Developer: LuGus Studio
Release Date: October 13, 2021
MSRP: $14.99
I’m honestly not sure if it’s unusual or not, but for someone who’s so very much attached to her computer (and has been for most of her life), I have never really had much interest in programming. Because of this, hacking games have never held much appeal for me – sure, it’s a cool concept in the abstract, but I always figured I’d have to know something about how to talk to computers to have it not just be a big ol’ confusing mess. While I won’t say that Midnight Protocol makes hacking simple, it wasn’t nearly as overwhelming as I had feared.

You play as Data, a pretty serious hacker who has just recently – and just barely – gotten away with it. A friend sets you up on a pretty basic system, and you’re ready to jump back into the game. Since your skills might have atrophied a little while you were locked up, they give you a couple of easy tasks to get you back on your sneaky cyber-feet, as it were.

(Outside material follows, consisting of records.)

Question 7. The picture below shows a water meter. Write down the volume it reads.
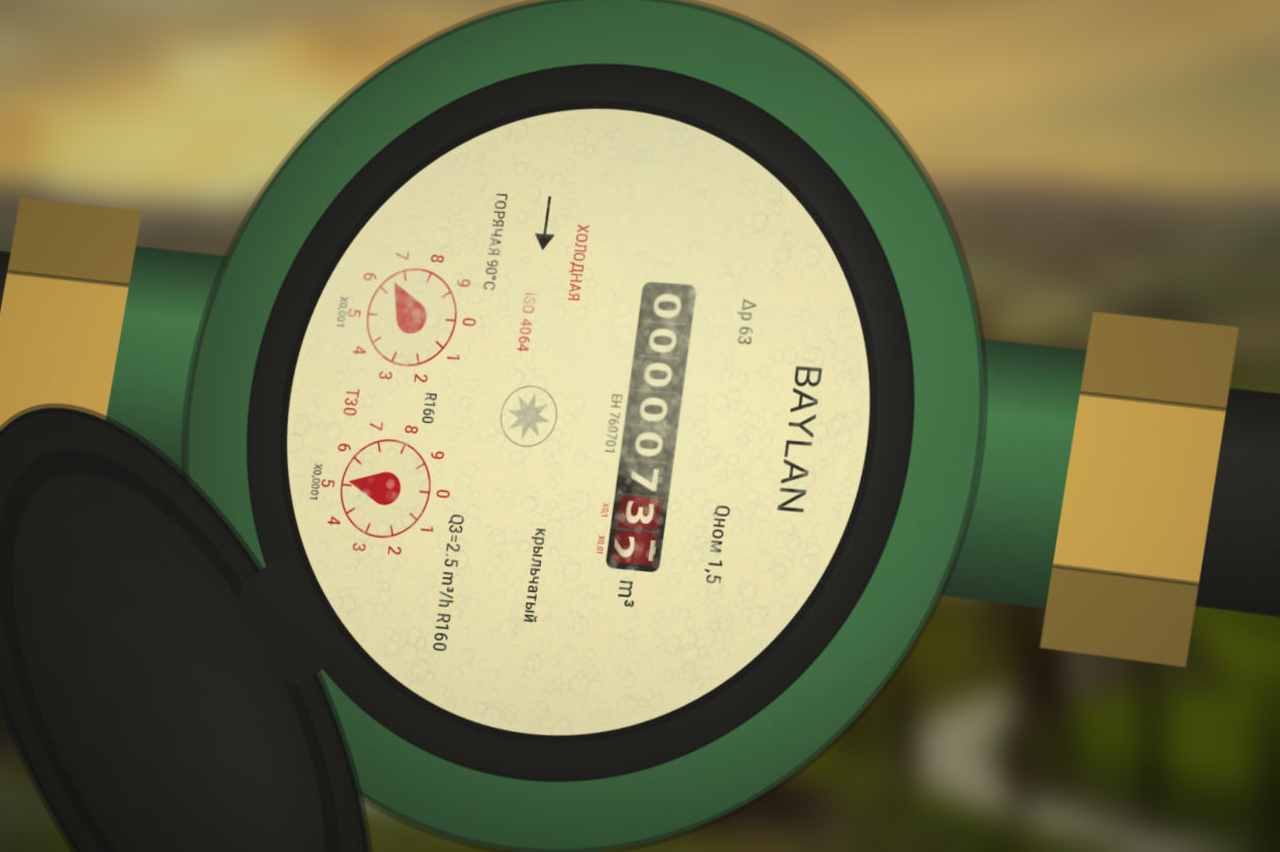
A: 7.3165 m³
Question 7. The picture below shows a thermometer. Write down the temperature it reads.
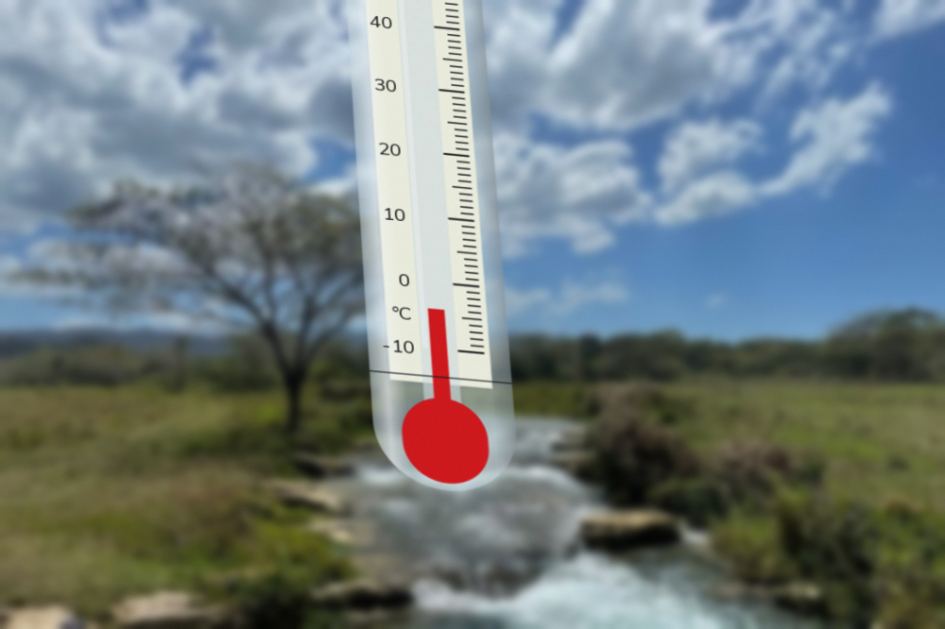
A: -4 °C
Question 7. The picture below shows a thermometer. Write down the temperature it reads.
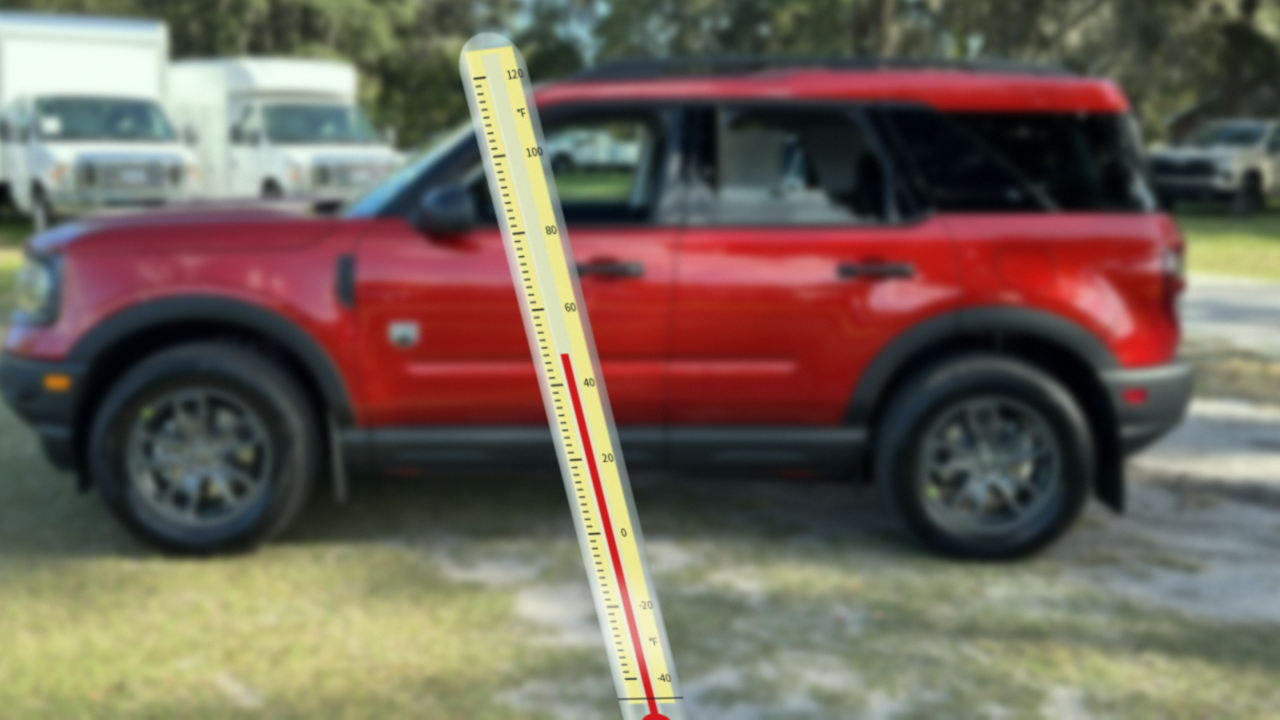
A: 48 °F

The tutorial is maybe a little slow paced for people familiar with the basic concepts involved in hacking games, but it was just about perfect for me. By default the game is turn-based (although you have the option to change that to real time once you complete the tutorial for the first time), and on each turn, you get two actions. After each turn, the system makes an effort to trace you, and you are definitely going to want to accomplish your mission and get out before it does.

Each tutorial mission teaches you something else about the game, whether that be additional types of moves you can make, different nodes you might encounter while hacking, or more complex things you may run into which are trying to stop you from doing whatever it is you’re in the system to do. I can only speak for myself, but I made a lot of mistakes, even in the earliest levels, partially because I’m impatient, and also partially because I didn’t find the mechanics to be super-intuitive.

The graphics are super simple, but it really fits the aesthetic. The story is drip-fed to you, and once you complete the tutorial, you’ll find yourself doing missions to kill time between the arrival of emails which push things forward. For me, that’s where I started to lose interest; I just wasn’t invested enough in the game play to want to have to replay side missions over and over until I got them right. The missions are short enough, and it doesn’t take terribly long to reboot a mission gone wrong, but I just wasn’t jazzed enough about what I had seen to want to keep going.

I can’t say that I disliked Midnight Protocol, and it’s a game I might someday wander back to. Unfortunately I don’t have any basis for comparison to tell if it’s a “good” hacking game or not. What I can say is that it felt straightforward enough that if I get a sudden urge to play a hacking-focused game, this is one I would likely return to rather than looking for something else to scratch the itch.

SteamDB estimates that Midnight Protocol has sold between 5,800 and 16,000 copies on Steam. It’s currently got a Very Positive Steam rating, with the players who wouldn’t recommend it mostly referencing the random nature of the probability based gameplay elements and the missions that have hard turn limits as reasons they didn’t care for it. It is ranked 1131 out of 10,967 games released in 2021.